WORK ORDER: Give the entries again exactly; drop the pictures.

TASK MATERIAL:
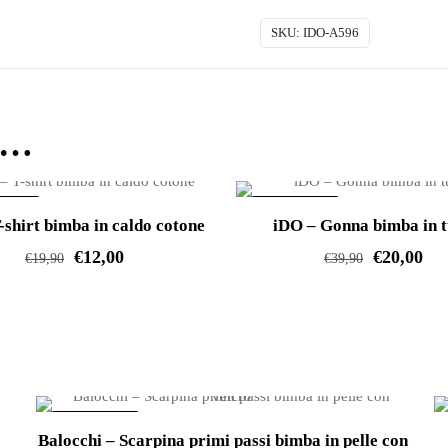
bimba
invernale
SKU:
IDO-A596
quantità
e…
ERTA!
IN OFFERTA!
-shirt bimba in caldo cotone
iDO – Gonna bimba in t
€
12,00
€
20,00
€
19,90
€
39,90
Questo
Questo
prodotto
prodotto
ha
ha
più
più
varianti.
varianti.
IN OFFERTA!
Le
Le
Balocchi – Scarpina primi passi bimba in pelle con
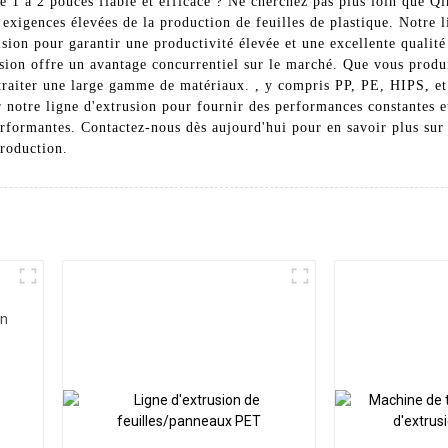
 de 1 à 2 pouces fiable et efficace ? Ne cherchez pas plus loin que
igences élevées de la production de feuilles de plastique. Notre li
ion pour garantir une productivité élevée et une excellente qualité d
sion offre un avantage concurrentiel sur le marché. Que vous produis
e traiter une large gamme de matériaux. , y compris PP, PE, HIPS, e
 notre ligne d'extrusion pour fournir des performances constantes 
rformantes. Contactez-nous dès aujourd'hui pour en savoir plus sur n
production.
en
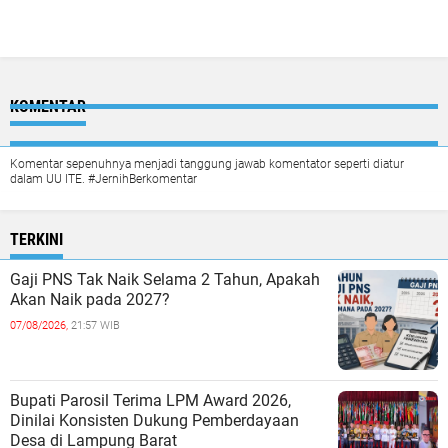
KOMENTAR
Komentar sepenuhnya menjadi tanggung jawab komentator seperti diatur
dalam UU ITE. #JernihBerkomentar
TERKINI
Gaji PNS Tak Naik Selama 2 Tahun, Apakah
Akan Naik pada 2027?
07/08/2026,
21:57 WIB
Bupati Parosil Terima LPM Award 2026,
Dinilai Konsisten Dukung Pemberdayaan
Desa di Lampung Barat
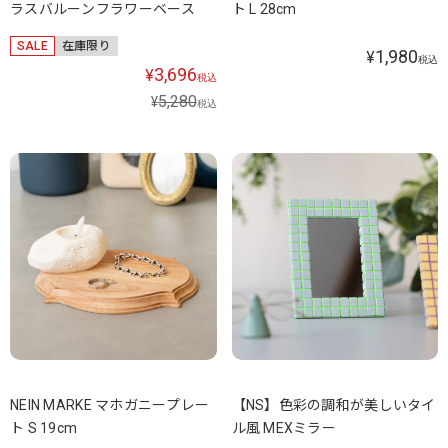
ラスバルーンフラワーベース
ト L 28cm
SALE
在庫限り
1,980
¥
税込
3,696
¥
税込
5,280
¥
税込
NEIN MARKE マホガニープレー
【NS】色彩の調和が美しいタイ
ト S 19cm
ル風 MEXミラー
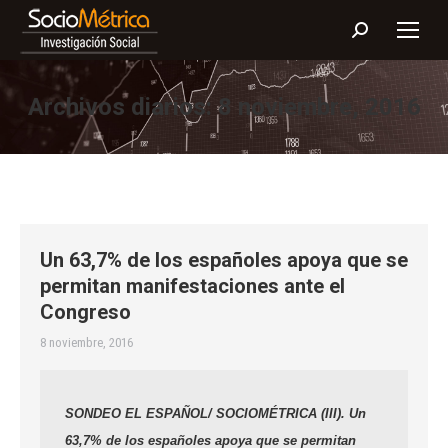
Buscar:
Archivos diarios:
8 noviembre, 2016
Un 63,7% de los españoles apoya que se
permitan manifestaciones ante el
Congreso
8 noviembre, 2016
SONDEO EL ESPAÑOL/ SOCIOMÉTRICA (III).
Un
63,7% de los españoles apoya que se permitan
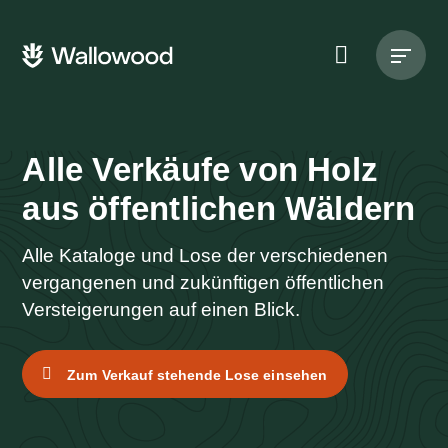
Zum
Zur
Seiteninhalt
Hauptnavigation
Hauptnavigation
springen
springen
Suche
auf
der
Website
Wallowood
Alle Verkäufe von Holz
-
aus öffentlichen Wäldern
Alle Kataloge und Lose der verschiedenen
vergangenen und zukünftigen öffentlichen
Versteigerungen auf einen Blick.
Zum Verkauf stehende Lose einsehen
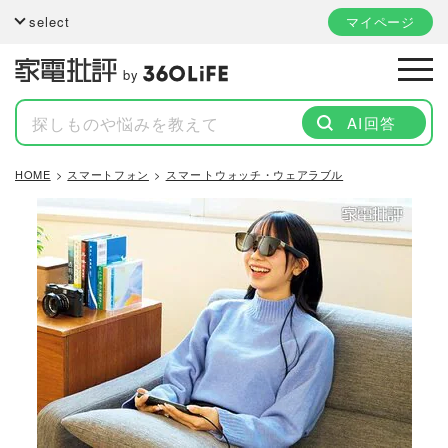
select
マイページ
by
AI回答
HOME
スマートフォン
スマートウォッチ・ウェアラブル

RESPONSE FOR THIS EXERCISE:
bimba
invernale
SKU:
IDO-A596
quantità
e…
ERTA!
IN OFFERTA!
-shirt bimba in caldo cotone
iDO – Gonna bimba in t
€
12,00
€
20,00
€
19,90
€
39,90
Questo
Questo
prodotto
prodotto
ha
ha
più
più
varianti.
varianti.
IN OFFERTA!
Le
Le
Balocchi – Scarpina primi passi bimba in pelle con
 de 1 à 2 pouces fiable et efficace ? Ne cherchez pas plus loin que
igences élevées de la production de feuilles de plastique. Notre li
ion pour garantir une productivité élevée et une excellente qualité d
sion offre un avantage concurrentiel sur le marché. Que vous produis
e traiter une large gamme de matériaux. , y compris PP, PE, HIPS, e
 notre ligne d'extrusion pour fournir des performances constantes 
rformantes. Contactez-nous dès aujourd'hui pour en savoir plus sur n
production.
en
KOMENTAR
Komentar sepenuhnya menjadi tanggung jawab komentator seperti diatur
dalam UU ITE. #JernihBerkomentar
TERKINI
Gaji PNS Tak Naik Selama 2 Tahun, Apakah
Akan Naik pada 2027?
07/08/2026,
21:57 WIB
Bupati Parosil Terima LPM Award 2026,
Dinilai Konsisten Dukung Pemberdayaan
Desa di Lampung Barat
ラスバルーンフラワーベース
ト L 28cm
SALE
在庫限り
1,980
¥
税込
3,696
¥
税込
5,280
¥
税込
NEIN MARKE マホガニープレー
【NS】色彩の調和が美しいタイ
ト S 19cm
ル風 MEXミラー
Buscar:
Archivos diarios:
8 noviembre, 2016
Un 63,7% de los españoles apoya que se
permitan manifestaciones ante el
Congreso
8 noviembre, 2016
SONDEO EL ESPAÑOL/ SOCIOMÉTRICA (III).
Un
63,7% de los españoles apoya que se permitan
Zum
Zur
Seiteninhalt
Hauptnavigation
Hauptnavigation
springen
springen
Suche
auf
der
Website
Wallowood
Alle Verkäufe von Holz
-
aus öffentlichen Wäldern
Alle Kataloge und Lose der verschiedenen
vergangenen und zukünftigen öffentlichen
Versteigerungen auf einen Blick.
Zum Verkauf stehende Lose einsehen
select
マイページ
by
AI回答
HOME
スマートフォン
スマートウォッチ・ウェアラブル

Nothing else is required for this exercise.